Thursday, July 1, 2010

letter from the Dean regarding plans for East Asian Studies Department

Meric S. Gertler, FRSC
Dean

Sidney Smith Hall, 100 St George Street, Suite 2005, Toronto, ON M5S 3G3 Canada
Tel: +1 416‐978‐3383, Fax: +1 416‐978‐3887, email: officeofthedean@artsci.utoronto.ca • www.artsci.utoronto.ca

Department of East Asian Studies

After careful assessment of the Department of East Asian Studies’ planning document and of data relevant to its current role within the Faculty of Arts & Science, the Strategic Planning Committee (SPC) has recommended a broad-based rethinking and restructuring of the study of East Asia within the Faculty. As the largest and most diversified division within the University of Toronto, Arts and Science has a particular responsibility to respond to rapid changes occurring in one of the most strategically important areas of the globe. If in coming years East Asia is to thrive as an area of teaching and research at the U of T, then the Faculty must now deploy its resources and energy in a manner extending beyond the range of the current departmental structure.

As noted in the planning document, the Department has evolved over the course of the past decade, in accordance with a model that privileges increased interdisciplinarity and complexity within the envelope of a single academic unit. Hence the Department’s coverage of an extraordinarily wide range of subjects and disciplines, from introductory language instruction to advanced seminars in history, philosophy and, religion across a temporal spectrum spanning antiquity to the present. Concomitant with this has been a fundamental shift away from the philological and hermeneutical approaches traditionally supported by the Department toward critical theory and “more problem-based … transnational approaches.” As observed in the planning document, significant challenges associated with these changes have emerged in recent years, as the Department has endeavoured to reconcile its new mission with the language instruction that forms the backbone of education and research at both the undergraduate and graduate levels. The result, in the assessment of the SPC, is a widening gap between the Department’s vision, which points in the direction of non-geographically and non-chronologically defined thematic “nodes of excellence,” and its stated commitment to excellence in languages and literatures.

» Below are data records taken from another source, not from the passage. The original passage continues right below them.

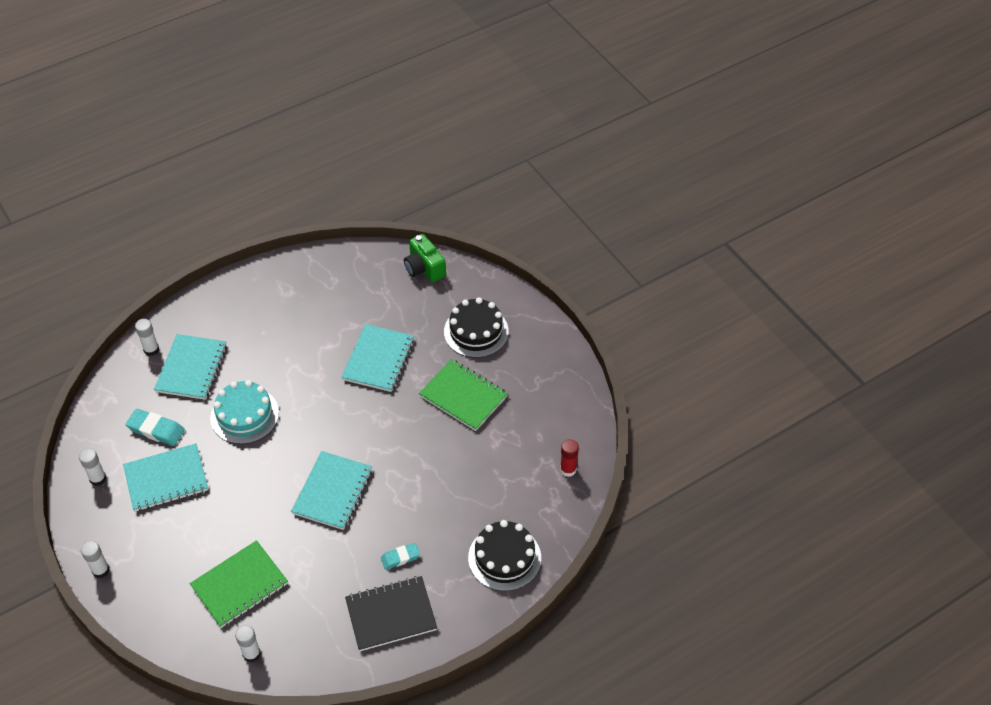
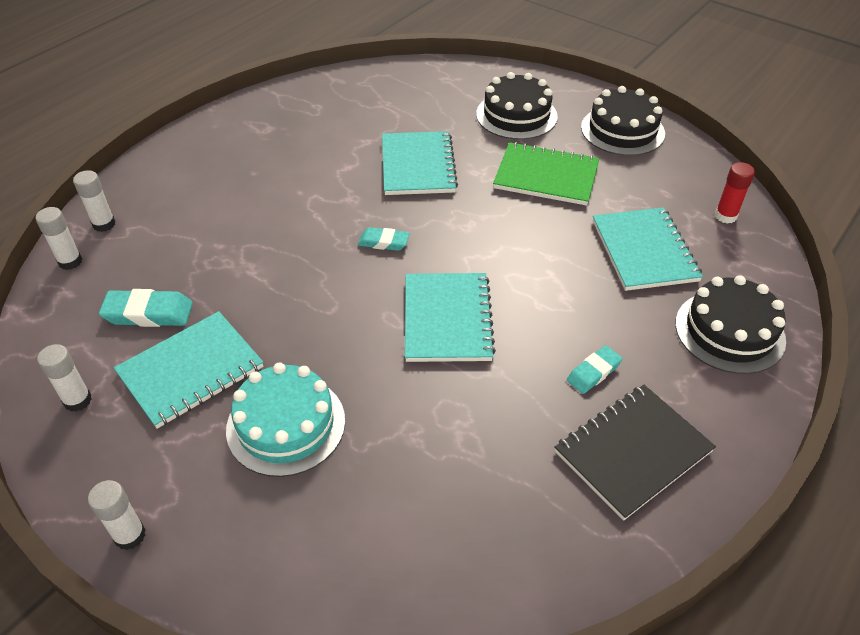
camera: 20 degrees left, 5 degrees down
(191, 368) = (171, 231): turquoise notebook -> turquoise notebook (644, 251)
(239, 585) = (378, 483): green notebook -> none
(244, 415) = (273, 264): turquoise cake -> turquoise cake (286, 425)
(251, 654) = (454, 585): white glue stick -> white glue stick (70, 261)
(322, 419) = (383, 242): none -> turquoise eraser
(424, 268) = (418, 75): green camera -> none
(546, 370) = (622, 130): none -> black cake

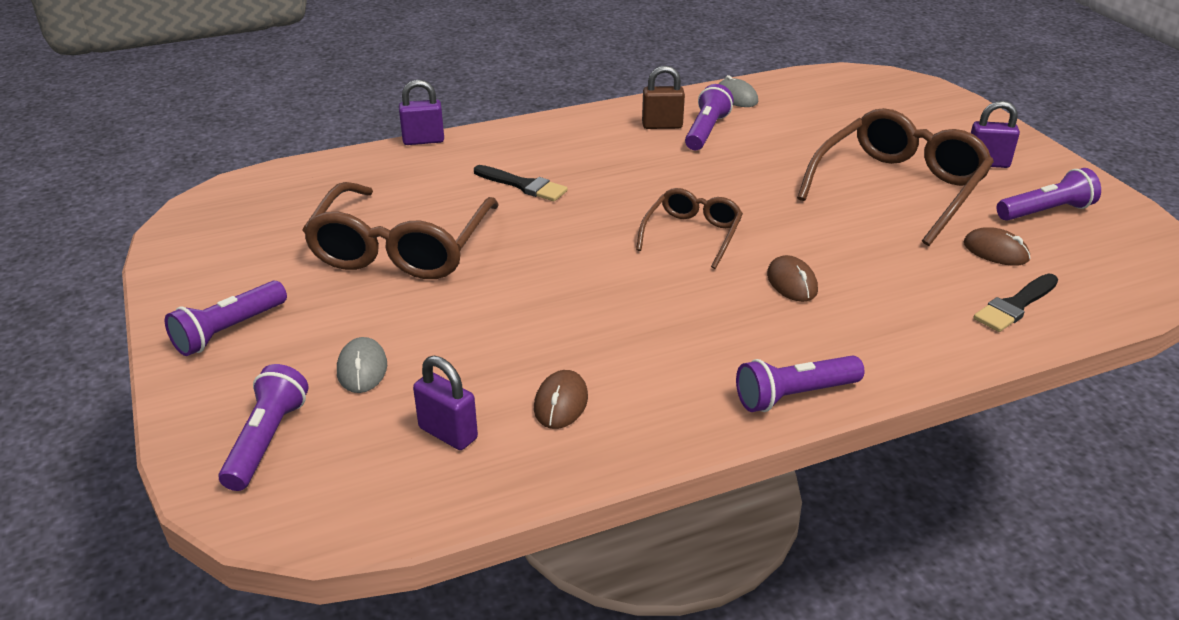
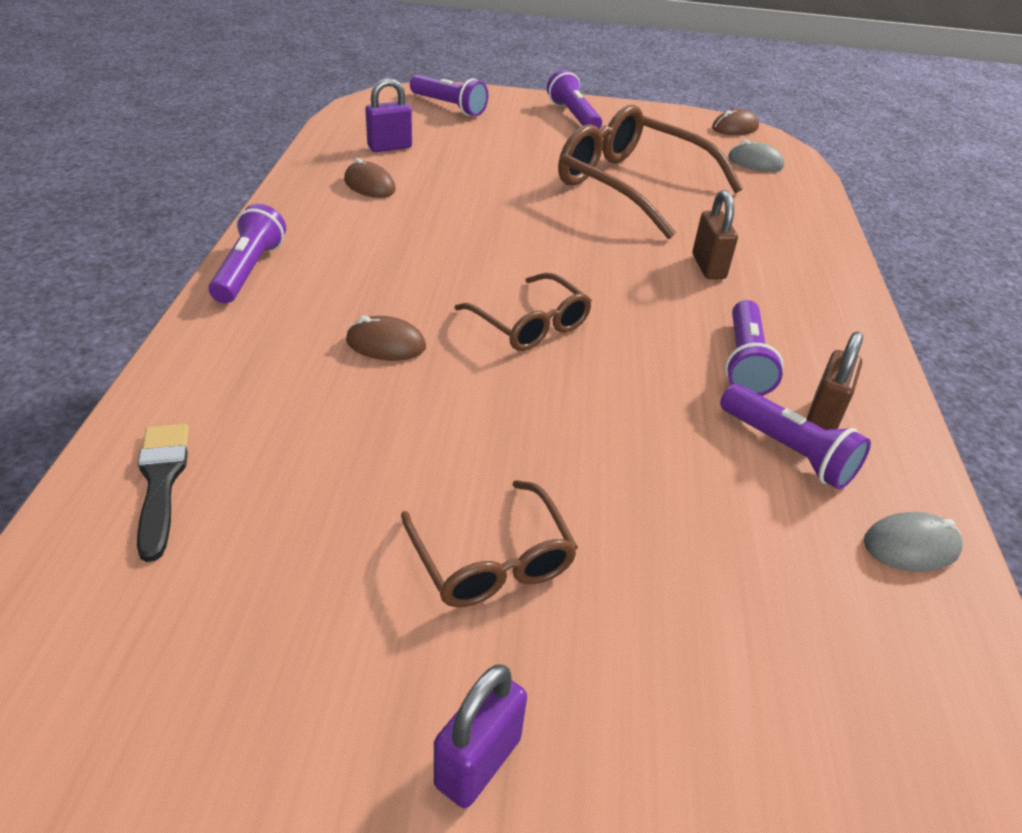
camera: 115 degrees right, 5 degrees up
(362, 369) = (486, 140): grey mouse -> grey mouse (755, 162)
(423, 140) = (845, 244): purple padlock -> none
(523, 185) = (708, 267): black brush -> brown padlock
(898, 188) = (491, 559): brown glasses -> brown glasses, size x0.55
(995, 251) = (259, 550): brown mouse -> brown mouse (735, 128)
(1045, 211) = (273, 710): purple flashlight -> purple flashlight (744, 362)

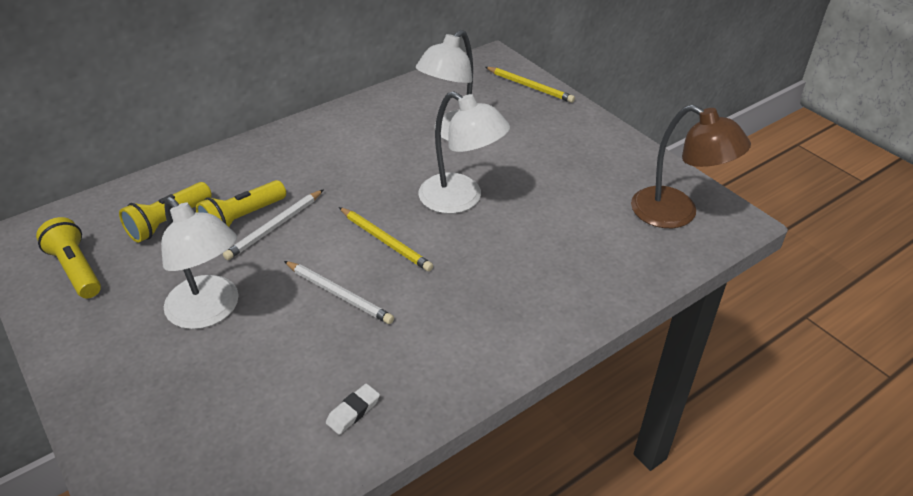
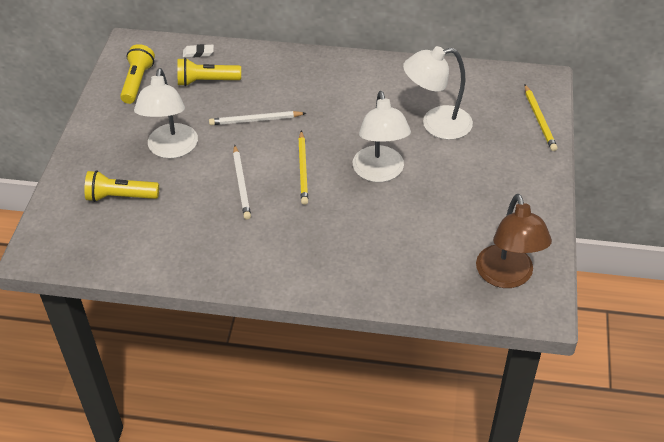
camera: 45 degrees right, 5 degrees up
(242, 218) = (245, 103): yellow flashlight -> yellow flashlight (120, 197)
(353, 411) = (175, 251): white eraser -> white eraser (198, 53)

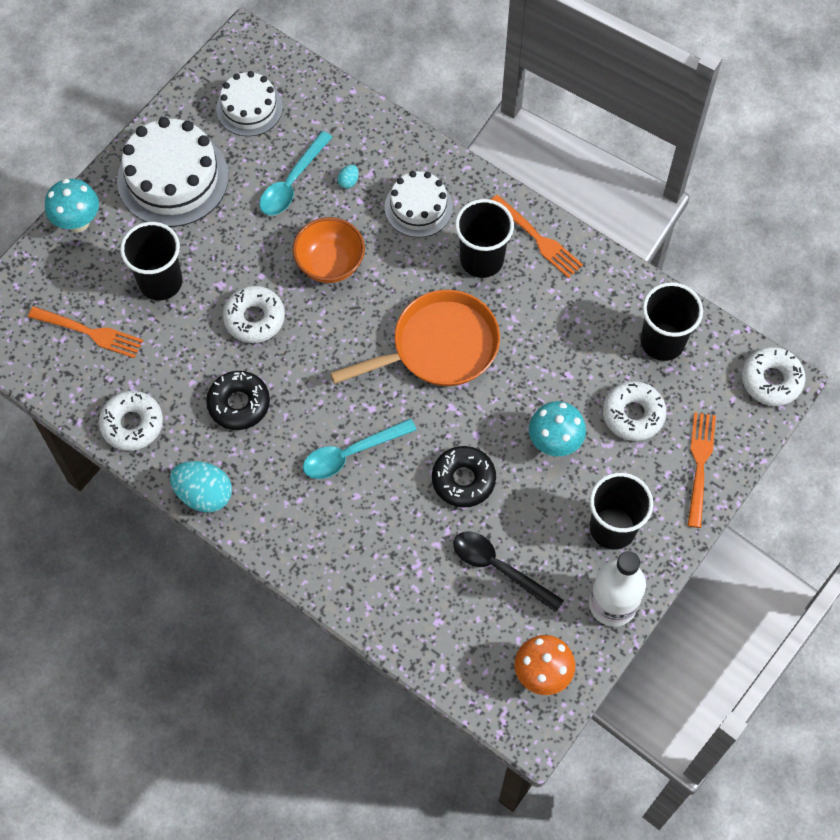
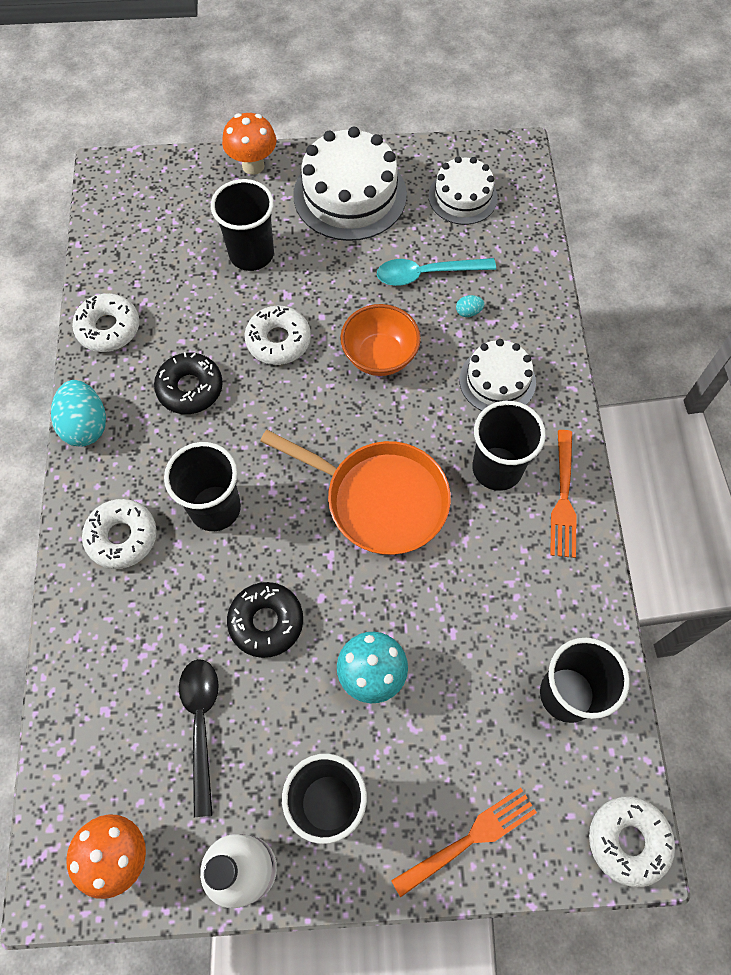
camera: 50 degrees right, 0 degrees up
(78, 222) = (253, 166): turquoise mushroom -> orange mushroom
(90, 332) = (165, 242): orange fork -> none
(351, 453) = (215, 508): turquoise spoon -> black cup
(633, 414) = (465, 727): white donut -> white donut (122, 537)

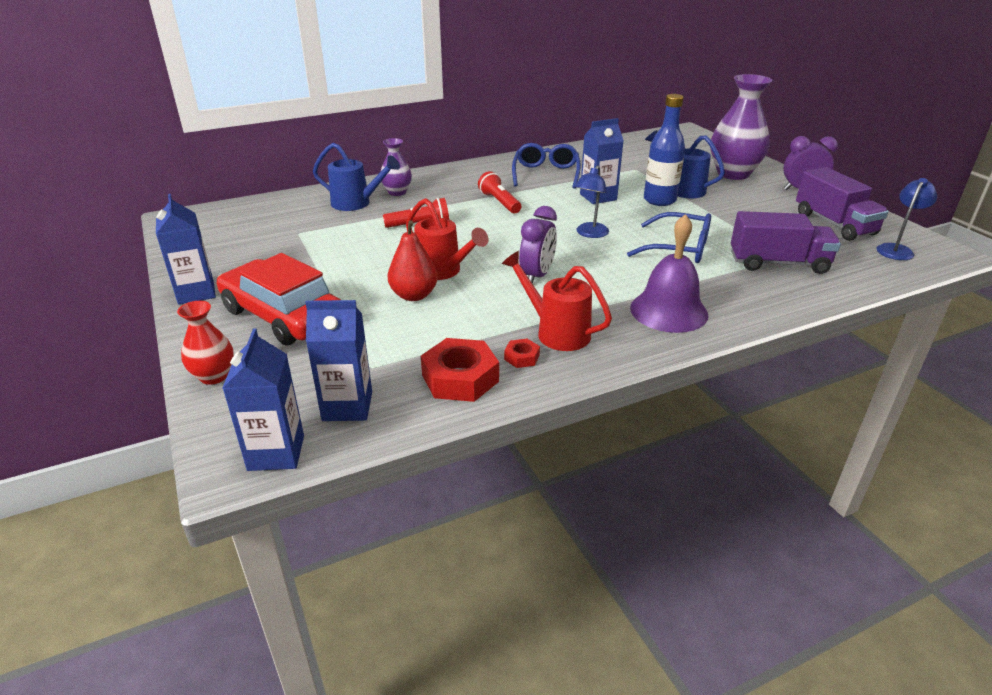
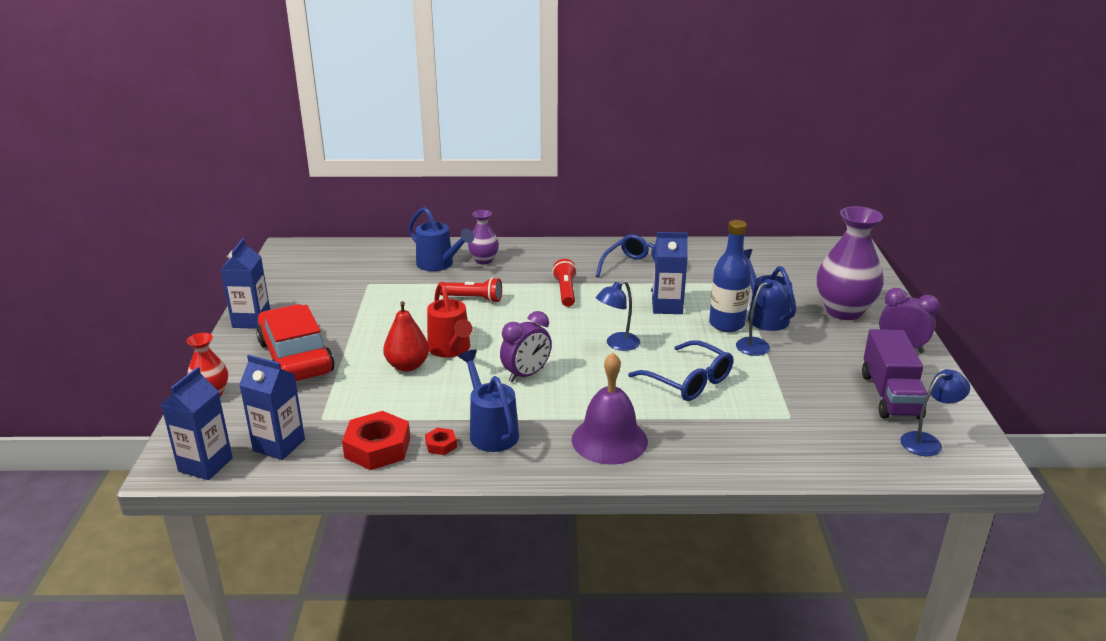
camera: 25 degrees right, 5 degrees down
(556, 332) = (491, 431): red watering can -> blue watering can
(700, 209) = (758, 344): none -> blue lamp
(778, 263) = (773, 422): purple truck -> none

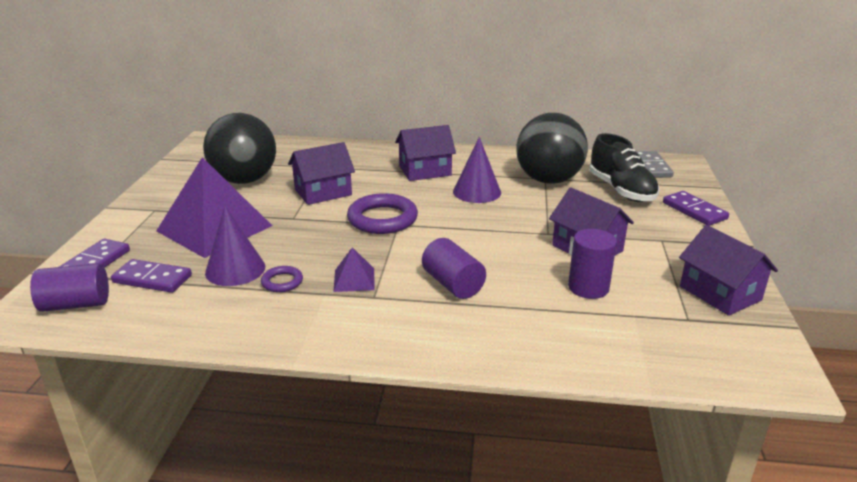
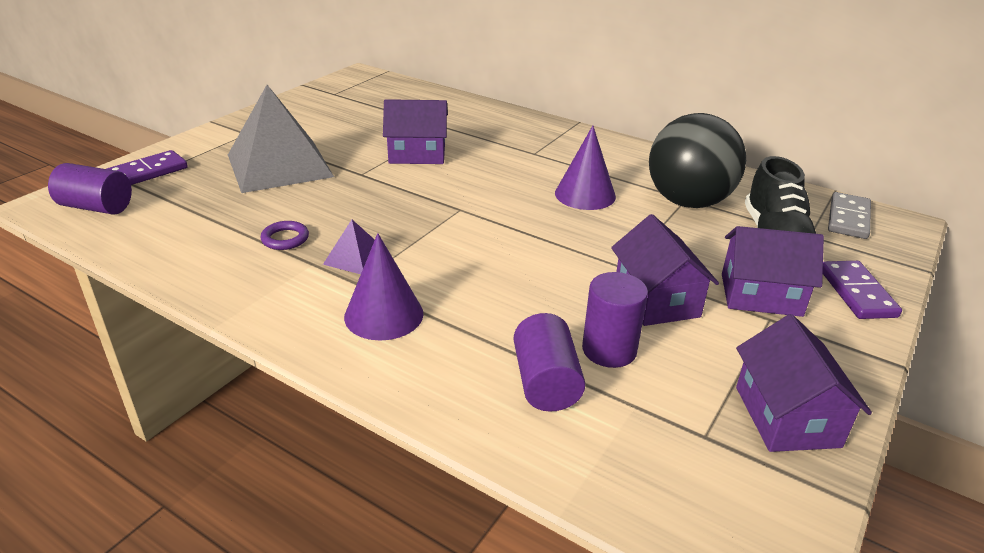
camera: 25 degrees right, 5 degrees up
(152, 279) = (178, 201): purple domino -> none
(214, 228) = (279, 165): purple pyramid -> grey pyramid
(235, 269) = (256, 213): purple cone -> purple cone (384, 315)
(244, 180) = (354, 123): black ball -> none
(382, 219) = (449, 199): purple ring -> none
(425, 171) = (548, 156): purple house -> purple house (761, 295)
(452, 284) = (452, 295): purple cylinder -> purple cylinder (545, 382)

The SPC recommends two measures to restructure the study of East Asia within the Faculty. First, through consultation with other units that have indicated this area as a planning priority, faculty members trained in the relevant disciplines (such as History, Philosophy, and Religion) will be given the option of transferring their budgetary appointments to a cognate unit. These moves will strengthen the presence of research and teaching in East Asia across Arts and Science, in keeping with our priority to build on our academic breadth. Second, the faculty members who work in the areas of language and literature—that is, those faculty who represent the core centered on East Asian languages and literatures—will be incorporated into a proposed School of Languages and Literatures, a new unit designed to strengthen the profile of teaching and research in languages in the Faculty.

The School will have a single Director and centralized administrative services; individual language groups will retain responsibility for their undergraduate and graduate programs. Future faculty appointments will be managed by the School. The specific structure and operating principles of the School will be determined through a process of consultation with academic administrators, faculty members, and other stakeholders in the relevant units. The Dean will appoint a Working Group to advise him on this process, with their work to be concluded by December 2010. Taken together, these two measures will renew and strengthen the study of East Asia in the Faculty. In the context of this renewal, the SPC recommends that faculty members in this area continue to participate in the various initiatives of the Asian Institute.

In sum, the SPC recommends that:

1. the study of East Asia within the Faculty be restructured

2. departmental faculty members with training in such disciplines as History, Religion, and Philosophy be given the option of transferring their appointments to a relevant academic unit

3. faculty members in East Asian languages and literatures be incorporated into a proposed new School of Languages and Literatures

4. faculty members continue to participate in the initiatives of the Asian Institute.